Almeno cinque morti tra i quali un poliziotto, decine di feriti e circa 200 arresti. È il bilancio dei disordini esplosi nelle ultime 48 ore in Zimbabwe, a seguito del brusco aumento della benzina, che è passata in un giorno da 1,24 dollari 3,31 dollari al litro e che soprattutto continua a scarseggiare.

Nel tentativo di arginare le proteste, il governo ha provato ieri a usare le maniere forti anche sul web, bloccando l’accesso ai social media. Ma in mattinata, per disperdere con i gas lacrimogeni i manifestanti che erano tornati a riempire le strade della capitale Harare e della seconda città del paese, Bulawayo, la polizia era ricorsa anche agli elicotteri.
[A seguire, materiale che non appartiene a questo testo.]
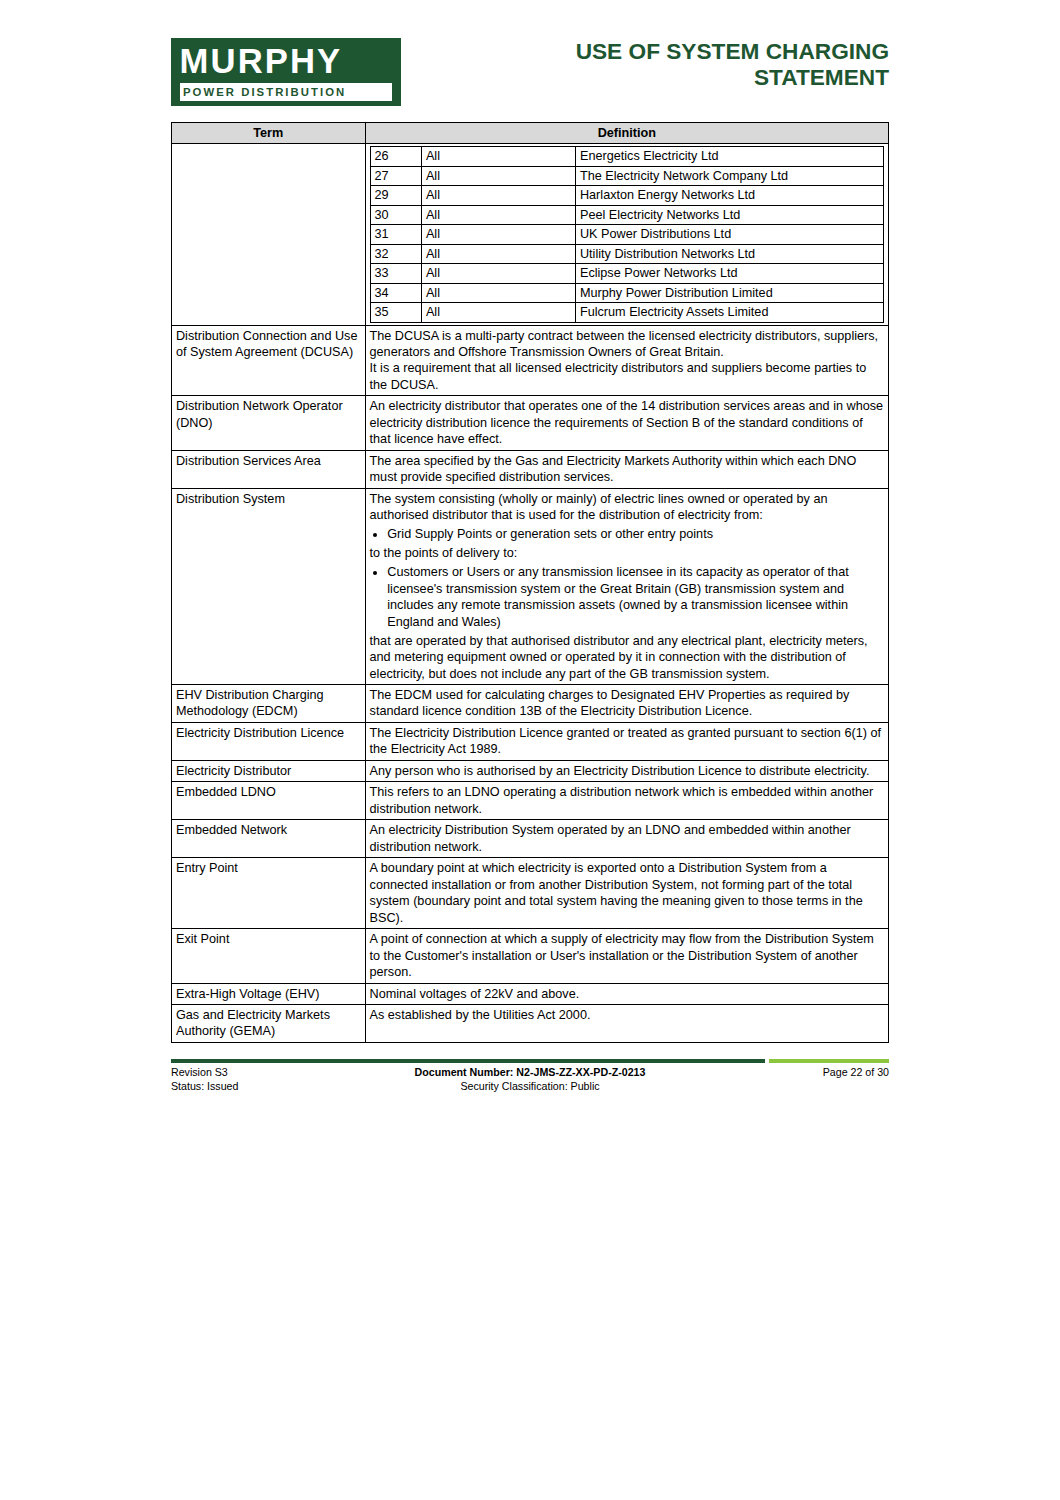MURPHY
POWER DISTRIBUTION
USE OF SYSTEM CHARGING
STATEMENT
| Term | Definition |
| --- | --- |
| | / 26 / All / Energetics Electricity Ltd / / 27 / All / The Electricity Network Company Ltd / / 29 / All / Harlaxton Energy Networks Ltd / / 30 / All / Peel Electricity Networks Ltd / / 31 / All / UK Power Distributions Ltd / / 32 / All / Utility Distribution Networks Ltd / / 33 / All / Eclipse Power Networks Ltd / / 34 / All / Murphy Power Distribution Limited / / 35 / All / Fulcrum Electricity Assets Limited / |
| Distribution Connection and Use of System Agreement (DCUSA) | The DCUSA is a multi-party contract between the licensed electricity distributors, suppliers, generators and Offshore Transmission Owners of Great Britain. It is a requirement that all licensed electricity distributors and suppliers become parties to the DCUSA. |
| Distribution Network Operator (DNO) | An electricity distributor that operates one of the 14 distribution services areas and in whose electricity distribution licence the requirements of Section B of the standard conditions of that licence have effect. |
| Distribution Services Area | The area specified by the Gas and Electricity Markets Authority within which each DNO must provide specified distribution services. |
| Distribution System | The system consisting (wholly or mainly) of electric lines owned or operated by an authorised distributor that is used for the distribution of electricity from: Grid Supply Points or generation sets or other entry points to the points of delivery to: Customers or Users or any transmission licensee in its capacity as operator of that licensee's transmission system or the Great Britain (GB) transmission system and includes any remote transmission assets (owned by a transmission licensee within England and Wales) that are operated by that authorised distributor and any electrical plant, electricity meters, and metering equipment owned or operated by it in connection with the distribution of electricity, but does not include any part of the GB transmission system. |
| EHV Distribution Charging Methodology (EDCM) | The EDCM used for calculating charges to Designated EHV Properties as required by standard licence condition 13B of the Electricity Distribution Licence. |
| Electricity Distribution Licence | The Electricity Distribution Licence granted or treated as granted pursuant to section 6(1) of the Electricity Act 1989. |
| Electricity Distributor | Any person who is authorised by an Electricity Distribution Licence to distribute electricity. |
| Embedded LDNO | This refers to an LDNO operating a distribution network which is embedded within another distribution network. |
| Embedded Network | An electricity Distribution System operated by an LDNO and embedded within another distribution network. |
| Entry Point | A boundary point at which electricity is exported onto a Distribution System from a connected installation or from another Distribution System, not forming part of the total system (boundary point and total system having the meaning given to those terms in the BSC). |
| Exit Point | A point of connection at which a supply of electricity may flow from the Distribution System to the Customer's installation or User's installation or the Distribution System of another person. |
| Extra-High Voltage (EHV) | Nominal voltages of 22kV and above. |
| Gas and Electricity Markets Authority (GEMA) | As established by the Utilities Act 2000. |
| Revision S3 | Document Number: N2-JMS-ZZ-XX-PD-Z-0213 | Page 22 of 30 |
| Status: Issued | Security Classification: Public | |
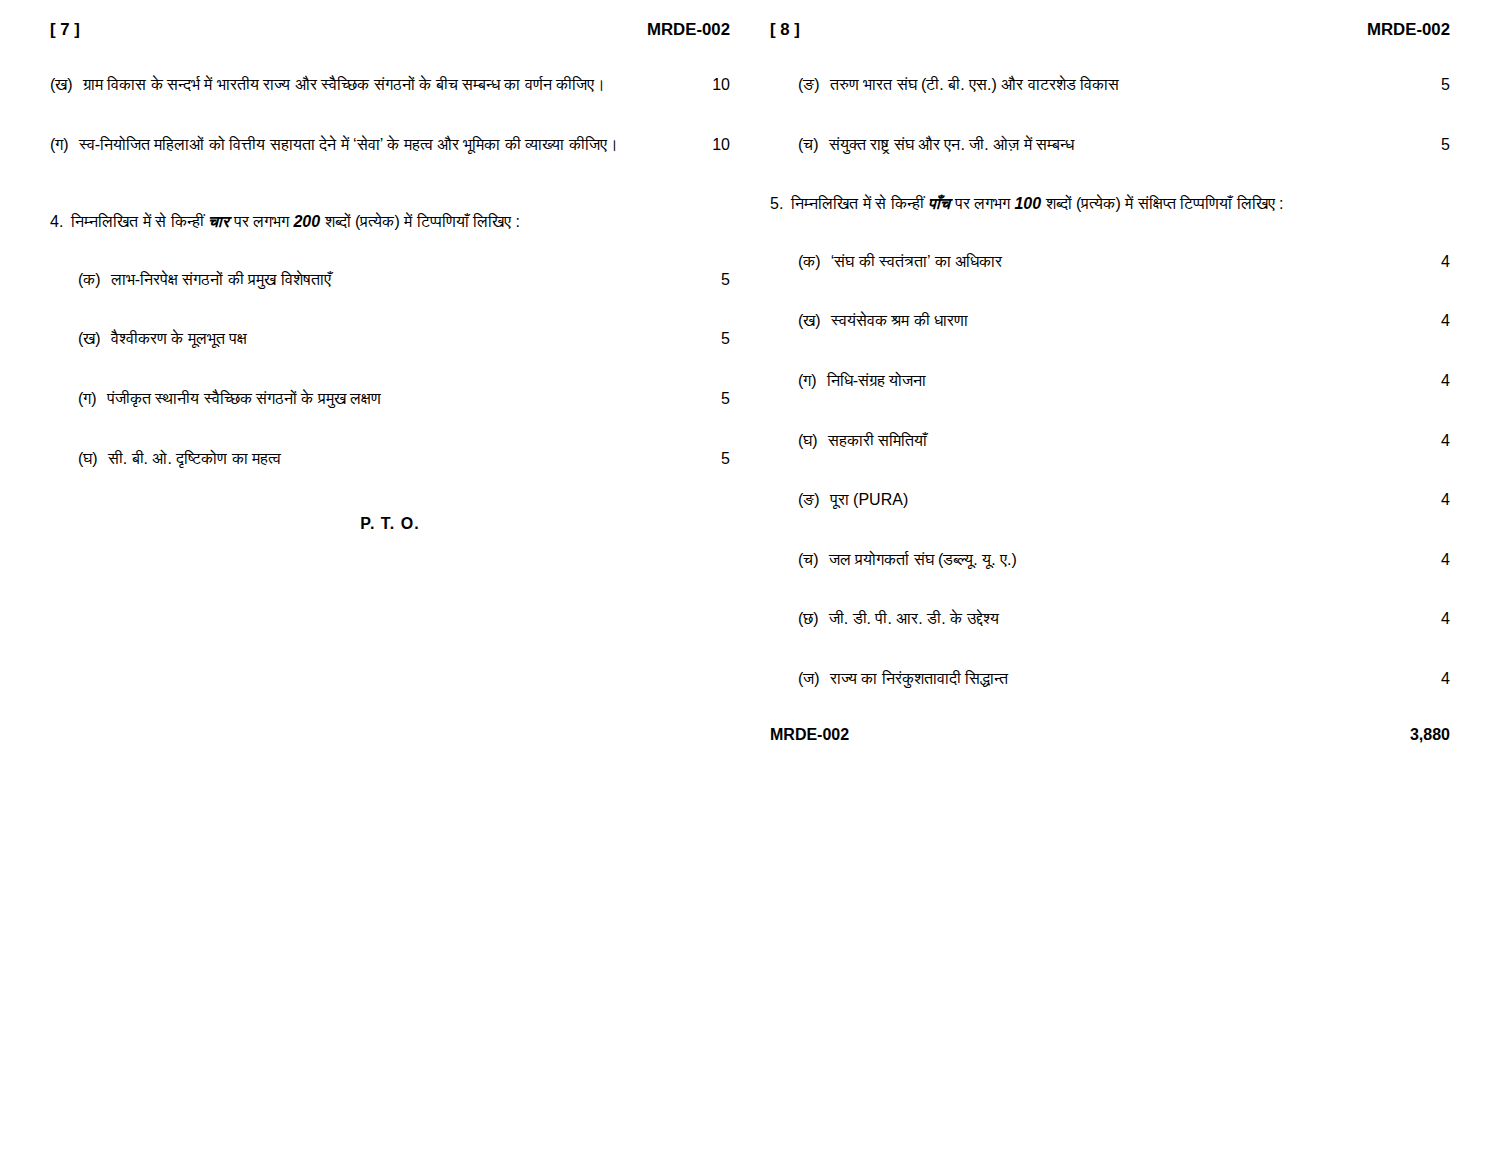[ 7 ] MRDE-002
(ख) ग्राम विकास के सन्दर्भ में भारतीय राज्य और स्वैच्छिक संगठनों के बीच सम्बन्ध का वर्णन कीजिए। 10
(ग) स्व-नियोजित महिलाओं को वित्तीय सहायता देने में ‘सेवा’ के महत्व और भूमिका की व्याख्या कीजिए। 10
4. निम्नलिखित में से किन्हीं चार पर लगभग 200 शब्दों (प्रत्येक) में टिप्पणियाँ लिखिए :
(क) लाभ-निरपेक्ष संगठनों की प्रमुख विशेषताएँ 5
(ख) वैश्वीकरण के मूलभूत पक्ष 5
(ग) पंजीकृत स्थानीय स्वैच्छिक संगठनों के प्रमुख लक्षण 5
(घ) सी. बी. ओ. दृष्टिकोण का महत्व 5
P. T. O.
[ 8 ] MRDE-002
(ङ) तरुण भारत संघ (टी. बी. एस.) और वाटरशेड विकास 5
(च) संयुक्त राष्ट्र संघ और एन. जी. ओज़ में सम्बन्ध 5
5. निम्नलिखित में से किन्हीं पाँच पर लगभग 100 शब्दों (प्रत्येक) में संक्षिप्त टिप्पणियाँ लिखिए :
(क) ‘संघ की स्वतंत्रता’ का अधिकार 4
(ख) स्वयंसेवक श्रम की धारणा 4
(ग) निधि-संग्रह योजना 4
(घ) सहकारी समितियाँ 4
(ङ) पूरा (PURA) 4
(च) जल प्रयोगकर्ता संघ (डब्ल्यू. यू. ए.) 4
(छ) जी. डी. पी. आर. डी. के उद्देश्य 4
(ज) राज्य का निरंकुशतावादी सिद्धान्त 4
MRDE-002 3,880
Gli incidenti più gravi sono avvenuti lunedì, quando i dimostranti hanno eretto barricate e incendiato pneumatici per esprimere la loro rabbia contro il presidente Emmerson Mnangagwa e l’annuncio dell’aumento, necessario secondo lui a contrastare proprio la carenza di carburante. Le file già presenti da giorni di fronte ai distributori da quel momento sono aumentate a dismisura. E con esse la protesta. La polizia ha risposto duramente: le vittime e molti dei feriti sarebbero stati colpiti con armi da fuoco, denuncia il Forum per i diritti umani, un collettivo di sigle della società civile. Sempre lunedì è stato dato alle fiamme anche l’edificio che ospita la sede del Movimento per il cambiamento democratico (Mdc), il principale partito dell’opposizione.

L’aumento del carburante ha innescato a catena i rincari di tutti i generi alimentari e dei beni di prima necessità. In barba alle ricchezze del suo sottosuolo, il Paese è in preda a un’iperinflazione cronica che né il cambio di regime – dopo il 37ennale regno di Robert Mugabe – né l’adozione del dollaro Usa in attesa di una nuova valuta che dovrebbe essere introdotta il prossimo anno hanno potuto risolvere.